FASTA file formats and ASCII character set
The FASTA file type is used for storing genetic sequences. Each sequence in the file will have a title preceded by “>” and then the line with the data, often the sequence of nucleotides, but someone a sequence of amino acids. If it is showing the sequence of nucleotides for DNA, it will be made of A, C, T, G, and “-“. The dash is used for alignment purposes. Because of errors in reading from the DNA, there can be errors in terms of additions, deletions, or substitutions. After aligning the sequences to account for these errors, the dash stands in for the missing character. It is all written with ASCII characters. This means that it is readable for a human in terms of understanding which character lines up to which nucleotide.
This is a file type that I frequently work with. Its features are a combination of design elements in order to make it readable for humans and readable for computers. The character set makes it readable for people, but the mere fact that the sequences are typically hundreds or thousands of nucleotides each and the file may contain thousands of sequences means that it is not going to actually be “read” by a person, but instead glanced at to ensure that it is a typical FASTA file, if anything.
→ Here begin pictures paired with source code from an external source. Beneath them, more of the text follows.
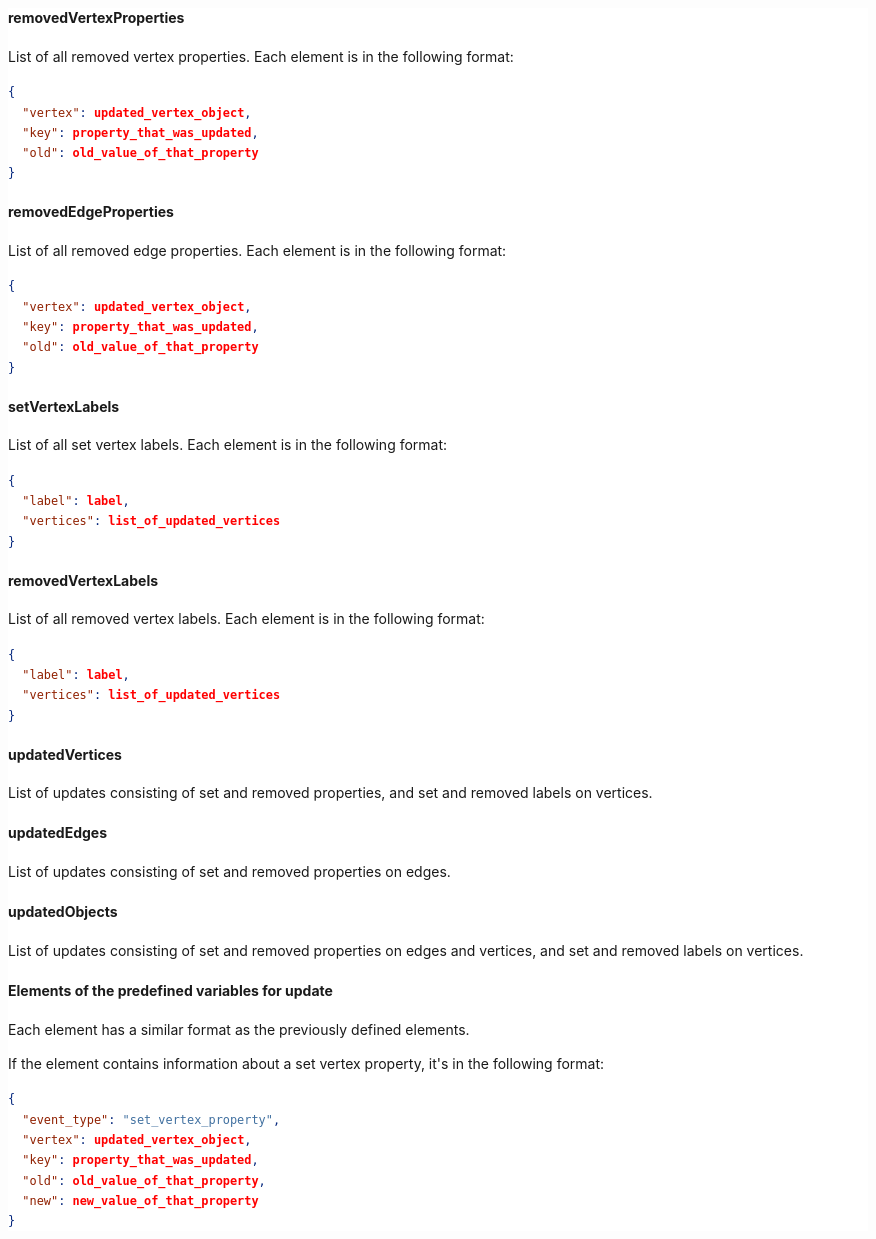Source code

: #### removedVertexProperties
List of all removed vertex properties. Each element is in the following format:
```json
{
  "vertex": updated_vertex_object,
  "key": property_that_was_updated,
  "old": old_value_of_that_property
}
```

#### removedEdgeProperties
List of all removed edge properties. Each element is in the following format:
```json
{
  "vertex": updated_vertex_object,
  "key": property_that_was_updated,
  "old": old_value_of_that_property
}
```

#### setVertexLabels
List of all set vertex labels. Each element is in the following format:
```json
{
  "label": label,
  "vertices": list_of_updated_vertices
}
```

#### removedVertexLabels
List of all removed vertex labels. Each element is in the following format:
```json
{
  "label": label,
  "vertices": list_of_updated_vertices
}
```

#### updatedVertices
List of updates consisting of set and removed properties, and set and removed
labels on vertices.

#### updatedEdges
List of updates consisting of set and removed properties on edges.

#### updatedObjects
List of updates consisting of set and removed properties on edges and vertices,
and set and removed labels on vertices.

#### Elements of the predefined variables for update
Each element has a similar format as the previously defined elements.

If the element contains information about a set vertex property, it's in the
following format:
```json
{
  "event_type": "set_vertex_property",
  "vertex": updated_vertex_object,
  "key": property_that_was_updated,
  "old": old_value_of_that_property,
  "new": new_value_of_that_property
}
```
Much work around computational biology and similar projects are focused on compressing the data. This is an area where there are incredible amounts of data, and so efficiency in the data storage is critical. Using the ASCII character set means that the FASTA files are easy to manipulate by typical text editing methods, whether that is programming in Python or modifying right in a text editor. It also means that if a person _does_ want to look at it, they can very quickly see what they are looking at and write a program to analyze it in the same way that they would if they could do it by hand. However, the other side of this is wasted memory. An ASCII character is 8 bits. If we only wanted to represent ACTG, that could be done with two bits. Since we need the gap represented as well, it adds a third bit. This still means that we are only using five of the possible eight values that can be represented with 3 bits, but it is possible that more could be useful for marking the start and end of sequences. With the 8 bits that are used, there are a possible 256 values. This means that a total of 251 values are never used, and 5 bits are wasted per character. The storage requirement for these sequences could be half of what it is without the human readability aspect, or it could use its own reader to be human readable anyway.
Much of my work focuses on how the computers can or cannot read the data well. It is more about computer efficiency than human efficiency. The structure of FASTA files has little cultural signficance, but the choice to use the ASCII character set seems like an obvious choice, like looking at things with a lightbulb, yet it does have an impact on the life of the FASTA file format.